I’ve been to Hawaii and visited the shop for a shop tour. But what happened…
We tore down the second floor and created a mezzanine. We doubled our space. But…we’re at the tilt with that. We need a bigger space!
My high school owns the property, so we have a great partnership there. They’re trying to redevelop that area and create affordable high rises and living spaces. It’s going to be unique. With our retail brands, we’ll be in the heart of that – and it’s the community we already serve. It’s critical to growth in the future.
Tell us about the post-coronavirus plans. When this is over, Warrior Screen Printing will…
Marketing is a big one for us. The same concepts that I’m putting into the retail brands will go into the screen printing business. No one does the same thing in Hawaii based on our research.
Hawaii is a little behind the times in our industry. That’s a big thing for us in 2021: having those sports contracts, getting in touch with different customers ahead of time…I don’t want to give away too many secrets!
Creating web stores for these guys before even making contact with them, for example. We’ve already been in touch with the coaches. If January hits the way it’s supposed to hit, it’s going to be a good year.

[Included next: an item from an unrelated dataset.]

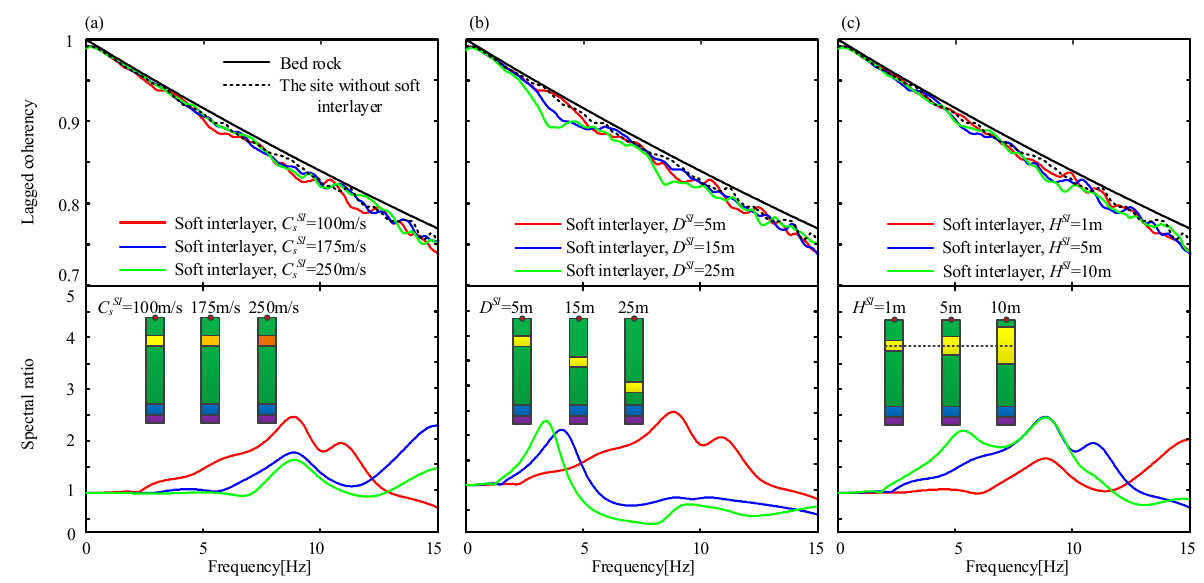
Figure 6. Mean lagged coherency between vertical in-plane motions and corresponding spectral ratios for varying ( a ) shear wave velocity; ( b ) buried depth; and ( c ) thickness of interlayer.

What else can you move off your plate besides artwork?
The biggest pivot we did was on the retail side. We’re Type A people. So we always oversee any customer service we hand off. My response is better, or so I think. So I’m trying to systematize that and have the customer hear my voice and not just the person in the office making a nice comment back to them.
You would be surprised what some of these virtual assistants can do. For different things, we use virtual assistants – for immediate follow up on all kinds of different interactions.
Now that I have a market and I understand marketing, I want to measure the lifetime value of a customer. The same customer comes back only because we’ve been marketing to them.
So we’ve worked with our virtual assistants a lot to get all of that right. It doesn’t require any real authentic interaction – it’s pretty much giving people what they want.
Virtual assistants get a bad rap, but it’s really any remote employee.
The hardest part about having a virtual assistant is that you have to have your stuff together. If you don’t have it all together you’re just paying someone to sit.
You really have to sit down as a business owner and think: if I paid someone ten times this amount, what would I have them do? That’s when you get the most out of it.
It’s cool that you’re thinking through that streamlined workflow. Keep us up to date with the marketing developments. Thanks so much Caleb.